October 12, 2015

Brahms-centric program leaves bland aftertaste

Courtesy of Todd Rosenberg

Last week, the Chicago Symphony Orchestra (CSO) assembled a promising program to celebrate the monumental music of Johannes Brahms. Anchored by two classics and spiced up with the U.S. premiere of a Brahms-inspired contemporary work, the program was poised to be a perfect marriage of the new and the old. To top it off, Semyon Bychkov—a veteran Brahms interpreter—would be conducting. What wasn’t there to like?

But something seemed to be in the air at Orchestra Hall on Thursday evening, during which an uninspired CSO only belatedly hit its groove. Even Bychkov, who usually strikes a marvelous pair with this—as evidenced by a two-week residency last season—couldn’t energize the program.

German composer Detlev Glanert’s Brahms-Fantasie opened the program. Commissioned in 2012 by the BBC Scottish Symphony as a companion piece to Brahms’ Symphony No. 1, the Brahms-Fantasie isn’t quite what its title suggests. A fantasie implies virtuosic, solo improvisation upon a theme, but Glanert’s piece is something else entirely: a sparse, angular tip of the hat to a composer whose compositions are anything but. Snippets of Brahmsian motifs materialize from Glanert’s sonic cloud and then retreat, like a few pages from a Brahms symphony jumbled together in a blender and viewed through a glass prism.

Glanert’s writing was decisive and razor-sharp, deserving of the attention Bychkov has showered on his compositions by championing them worldwide. Undoubtedly, his Fantasie would have been engaging had it been given a convincing performance. But disappointingly, the CSO sounded fuzzy and detached during Glanert’s 12-minute homage.

One would expect the orchestra to perk up for the more familiar fare to follow—in this case Brahms’s epic Violin Concerto in D, performed by soloist Renaud Capuçon. And yet, the pall over the orchestra remained stubbornly cast. The first movement is opened by an extensive, slowly metamorphosing orchestral introduction, which, even without Capuçon to compete with, sounded as if it were held back.

* **WORK TO COMPLETE**:
• A. In the concert review, rewrite the passage between "Glanert’s writing was" and "were held back.", inclusive, with "fuzzy" changed to "muddy".
• B. According to the concert review, who was the soloist in Brahms's Violin Concerto in D?

* **PROVIDED DATA**:
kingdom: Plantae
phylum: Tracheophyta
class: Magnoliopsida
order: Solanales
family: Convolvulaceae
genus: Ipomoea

* **PROBLEM SOLUTIONS**:
• A.
Glanert’s writing was decisive and razor-sharp, deserving of the attention Bychkov has showered on his compositions by championing them worldwide. Undoubtedly, his Fantasie would have been engaging had it been given a convincing performance. But disappointingly, the CSO sounded muddy and detached during Glanert’s 12-minute homage.

One would expect the orchestra to perk up for the more familiar fare to follow—in this case Brahms’s epic Violin Concerto in D, performed by soloist Renaud Capuçon. And yet, the pall over the orchestra remained stubbornly cast. The first movement is opened by an extensive, slowly metamorphosing orchestral introduction, which, even without Capuçon to compete with, sounded as if it were held back.

• B. Renaud Capuçon